EXERCISE OBJECTIVE
If a line in the data has the string "eigen", please show it.

DATA EXTRACTS
○ ○ ○
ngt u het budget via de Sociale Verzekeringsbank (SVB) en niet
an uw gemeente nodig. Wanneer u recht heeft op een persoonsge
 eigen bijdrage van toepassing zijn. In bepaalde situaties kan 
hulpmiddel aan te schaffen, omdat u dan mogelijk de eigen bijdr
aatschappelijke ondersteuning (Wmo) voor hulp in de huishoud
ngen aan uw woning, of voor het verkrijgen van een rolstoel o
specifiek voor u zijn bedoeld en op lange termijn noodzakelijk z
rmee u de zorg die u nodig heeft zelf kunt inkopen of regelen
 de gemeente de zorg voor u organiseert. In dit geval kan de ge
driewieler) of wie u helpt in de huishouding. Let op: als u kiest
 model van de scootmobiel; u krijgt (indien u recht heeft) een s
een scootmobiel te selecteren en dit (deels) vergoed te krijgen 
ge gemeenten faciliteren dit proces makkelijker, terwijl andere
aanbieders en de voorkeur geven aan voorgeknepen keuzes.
○ ○ ○
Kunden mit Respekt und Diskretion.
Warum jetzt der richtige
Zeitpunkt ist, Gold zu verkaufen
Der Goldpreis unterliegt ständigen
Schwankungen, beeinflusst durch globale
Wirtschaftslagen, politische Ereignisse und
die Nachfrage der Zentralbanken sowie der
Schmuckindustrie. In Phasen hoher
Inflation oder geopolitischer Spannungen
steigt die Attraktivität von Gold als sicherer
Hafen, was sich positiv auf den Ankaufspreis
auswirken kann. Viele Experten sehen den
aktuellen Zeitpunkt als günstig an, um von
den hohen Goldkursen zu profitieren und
○ ○ ○
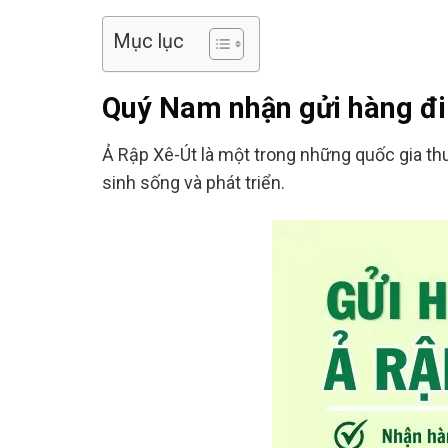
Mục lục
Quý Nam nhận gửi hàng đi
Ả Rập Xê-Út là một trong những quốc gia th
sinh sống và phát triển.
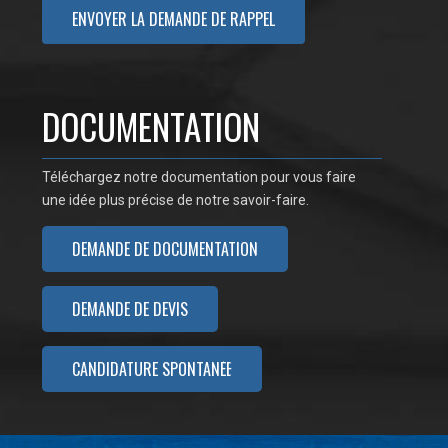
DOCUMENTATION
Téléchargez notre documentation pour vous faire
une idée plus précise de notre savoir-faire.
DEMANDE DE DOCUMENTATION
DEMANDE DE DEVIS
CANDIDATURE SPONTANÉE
○ ○ ○
COMPLETED EXERCISE
 eigen bijdrage van toepassing zijn. In bepaalde situaties kan 
hulpmiddel aan te schaffen, omdat u dan mogelijk de eigen bijdr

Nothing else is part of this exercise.